# [RECORDS FOR PROCESSING]
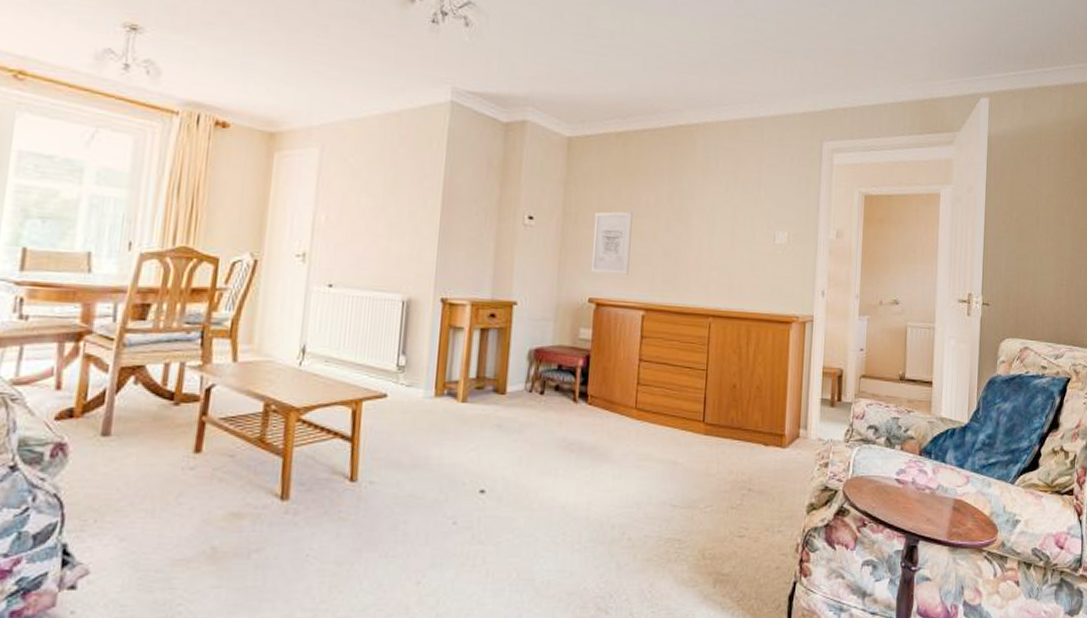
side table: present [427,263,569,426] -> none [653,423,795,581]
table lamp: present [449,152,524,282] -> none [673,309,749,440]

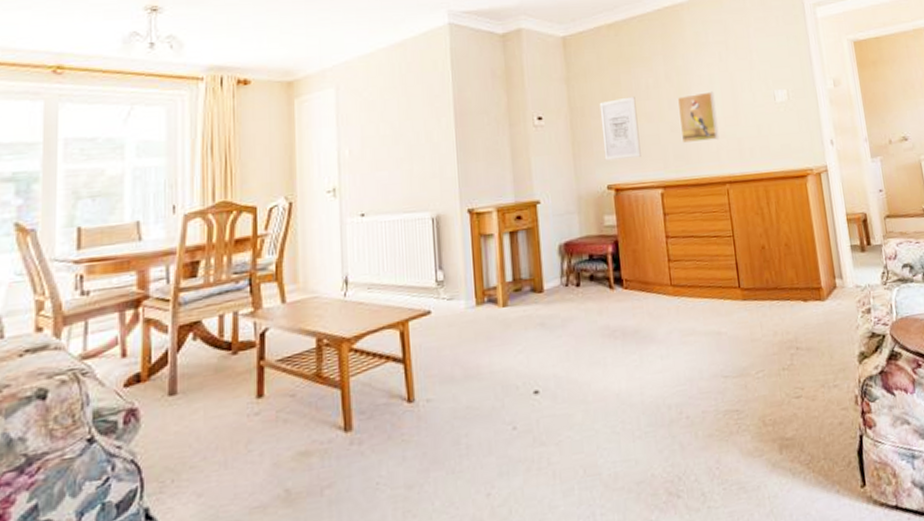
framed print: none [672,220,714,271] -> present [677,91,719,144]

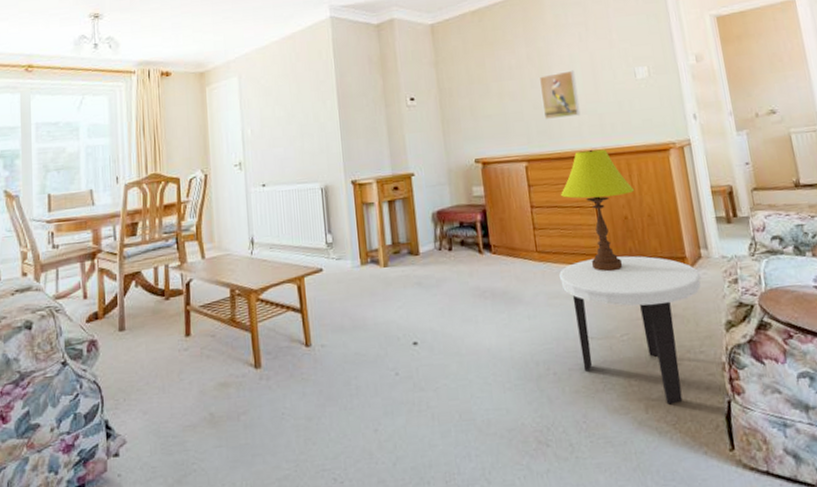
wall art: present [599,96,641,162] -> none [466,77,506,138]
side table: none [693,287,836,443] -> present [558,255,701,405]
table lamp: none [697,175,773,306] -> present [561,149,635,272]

# [EXERCISE REQUIREMENTS]
Restate the final lines of the listing above word for word, beginning at the line that contains "side table: none".

# [TASK ANSWER]
side table: none [693,287,836,443] -> present [558,255,701,405]
table lamp: none [697,175,773,306] -> present [561,149,635,272]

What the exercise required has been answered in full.